## Work task:
Look through the records below for the line with "and build systems.</span></span>" and the line with "2012 or earlier</span></span>", then return those lines and all lines between, exactly.

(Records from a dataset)
******
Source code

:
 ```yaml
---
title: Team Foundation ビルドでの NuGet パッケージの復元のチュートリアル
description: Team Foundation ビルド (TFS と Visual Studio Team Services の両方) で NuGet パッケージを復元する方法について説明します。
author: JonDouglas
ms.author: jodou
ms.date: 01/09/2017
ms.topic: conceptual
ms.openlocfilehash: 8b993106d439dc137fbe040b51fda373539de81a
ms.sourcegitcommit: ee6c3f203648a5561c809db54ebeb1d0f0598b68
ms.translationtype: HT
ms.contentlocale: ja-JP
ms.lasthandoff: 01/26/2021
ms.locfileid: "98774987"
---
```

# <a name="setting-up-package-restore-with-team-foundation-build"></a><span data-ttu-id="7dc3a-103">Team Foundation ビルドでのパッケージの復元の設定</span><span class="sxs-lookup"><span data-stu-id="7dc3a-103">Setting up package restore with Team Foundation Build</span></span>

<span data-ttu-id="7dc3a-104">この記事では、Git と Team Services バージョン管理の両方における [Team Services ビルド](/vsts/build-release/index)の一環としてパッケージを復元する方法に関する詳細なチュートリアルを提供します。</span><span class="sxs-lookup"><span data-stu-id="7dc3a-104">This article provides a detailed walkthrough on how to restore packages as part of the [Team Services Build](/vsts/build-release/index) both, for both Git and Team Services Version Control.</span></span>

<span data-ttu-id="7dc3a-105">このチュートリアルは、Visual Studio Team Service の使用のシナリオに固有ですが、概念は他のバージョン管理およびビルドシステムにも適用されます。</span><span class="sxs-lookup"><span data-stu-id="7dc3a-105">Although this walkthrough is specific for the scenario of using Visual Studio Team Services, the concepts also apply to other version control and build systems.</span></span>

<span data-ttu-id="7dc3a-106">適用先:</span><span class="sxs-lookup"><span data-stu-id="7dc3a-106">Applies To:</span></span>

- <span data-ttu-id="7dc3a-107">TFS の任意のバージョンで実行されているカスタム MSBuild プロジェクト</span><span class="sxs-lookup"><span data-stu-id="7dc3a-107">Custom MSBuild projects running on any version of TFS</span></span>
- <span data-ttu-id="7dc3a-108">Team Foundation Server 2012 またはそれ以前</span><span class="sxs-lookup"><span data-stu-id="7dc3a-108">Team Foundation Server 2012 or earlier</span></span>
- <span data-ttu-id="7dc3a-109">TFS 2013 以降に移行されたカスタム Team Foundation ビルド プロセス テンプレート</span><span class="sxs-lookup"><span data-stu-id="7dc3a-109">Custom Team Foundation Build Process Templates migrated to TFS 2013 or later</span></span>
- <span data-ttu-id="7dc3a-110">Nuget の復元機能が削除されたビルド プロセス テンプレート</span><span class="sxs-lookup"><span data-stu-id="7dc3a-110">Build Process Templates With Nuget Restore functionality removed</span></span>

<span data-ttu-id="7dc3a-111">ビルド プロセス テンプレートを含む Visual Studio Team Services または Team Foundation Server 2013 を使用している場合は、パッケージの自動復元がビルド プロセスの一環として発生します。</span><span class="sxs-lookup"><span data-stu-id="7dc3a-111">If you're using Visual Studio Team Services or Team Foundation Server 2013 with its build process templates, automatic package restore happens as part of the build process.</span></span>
******
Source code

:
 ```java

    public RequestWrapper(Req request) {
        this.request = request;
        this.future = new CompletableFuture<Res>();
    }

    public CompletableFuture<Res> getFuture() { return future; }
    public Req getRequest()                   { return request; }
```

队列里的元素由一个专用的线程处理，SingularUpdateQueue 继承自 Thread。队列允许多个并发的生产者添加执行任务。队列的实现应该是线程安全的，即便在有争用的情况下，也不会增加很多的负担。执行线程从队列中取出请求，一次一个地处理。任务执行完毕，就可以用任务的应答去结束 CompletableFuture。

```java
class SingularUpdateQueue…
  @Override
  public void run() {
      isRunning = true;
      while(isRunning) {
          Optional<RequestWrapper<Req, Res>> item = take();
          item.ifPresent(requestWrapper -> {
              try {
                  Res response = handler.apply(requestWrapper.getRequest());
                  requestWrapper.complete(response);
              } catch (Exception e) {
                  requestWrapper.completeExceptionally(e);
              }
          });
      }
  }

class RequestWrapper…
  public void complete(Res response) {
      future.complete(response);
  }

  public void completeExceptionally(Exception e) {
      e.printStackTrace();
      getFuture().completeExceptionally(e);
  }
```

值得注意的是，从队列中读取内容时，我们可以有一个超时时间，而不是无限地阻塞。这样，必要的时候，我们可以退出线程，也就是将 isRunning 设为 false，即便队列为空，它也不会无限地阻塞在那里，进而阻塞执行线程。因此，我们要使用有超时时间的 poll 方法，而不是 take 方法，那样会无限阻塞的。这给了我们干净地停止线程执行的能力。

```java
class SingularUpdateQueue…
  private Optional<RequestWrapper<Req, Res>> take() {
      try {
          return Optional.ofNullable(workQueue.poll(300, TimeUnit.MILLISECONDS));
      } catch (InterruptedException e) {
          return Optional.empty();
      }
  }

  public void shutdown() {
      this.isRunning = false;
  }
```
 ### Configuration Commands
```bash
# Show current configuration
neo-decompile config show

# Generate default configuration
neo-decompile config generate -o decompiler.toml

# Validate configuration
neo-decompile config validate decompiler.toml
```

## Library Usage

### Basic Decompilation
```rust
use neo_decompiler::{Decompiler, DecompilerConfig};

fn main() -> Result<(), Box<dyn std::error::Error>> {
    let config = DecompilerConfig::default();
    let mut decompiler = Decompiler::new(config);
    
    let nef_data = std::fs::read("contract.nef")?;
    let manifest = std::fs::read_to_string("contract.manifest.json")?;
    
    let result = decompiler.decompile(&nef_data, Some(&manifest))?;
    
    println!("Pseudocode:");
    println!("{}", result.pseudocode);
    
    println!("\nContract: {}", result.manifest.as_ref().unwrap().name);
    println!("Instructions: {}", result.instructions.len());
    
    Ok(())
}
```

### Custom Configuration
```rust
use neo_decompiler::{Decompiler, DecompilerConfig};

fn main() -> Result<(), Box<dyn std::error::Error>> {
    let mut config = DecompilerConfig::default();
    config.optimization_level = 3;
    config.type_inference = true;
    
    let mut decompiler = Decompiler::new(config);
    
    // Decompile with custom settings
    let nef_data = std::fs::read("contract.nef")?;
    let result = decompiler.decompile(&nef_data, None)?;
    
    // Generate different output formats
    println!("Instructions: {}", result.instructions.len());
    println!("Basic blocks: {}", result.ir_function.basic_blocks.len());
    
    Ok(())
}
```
******
## Task answer:
<span data-ttu-id="7dc3a-105">このチュートリアルは、Visual Studio Team Service の使用のシナリオに固有ですが、概念は他のバージョン管理およびビルドシステムにも適用されます。</span><span class="sxs-lookup"><span data-stu-id="7dc3a-105">Although this walkthrough is specific for the scenario of using Visual Studio Team Services, the concepts also apply to other version control and build systems.</span></span>

<span data-ttu-id="7dc3a-106">適用先:</span><span class="sxs-lookup"><span data-stu-id="7dc3a-106">Applies To:</span></span>

- <span data-ttu-id="7dc3a-107">TFS の任意のバージョンで実行されているカスタム MSBuild プロジェクト</span><span class="sxs-lookup"><span data-stu-id="7dc3a-107">Custom MSBuild projects running on any version of TFS</span></span>
- <span data-ttu-id="7dc3a-108">Team Foundation Server 2012 またはそれ以前</span><span class="sxs-lookup"><span data-stu-id="7dc3a-108">Team Foundation Server 2012 or earlier</span></span>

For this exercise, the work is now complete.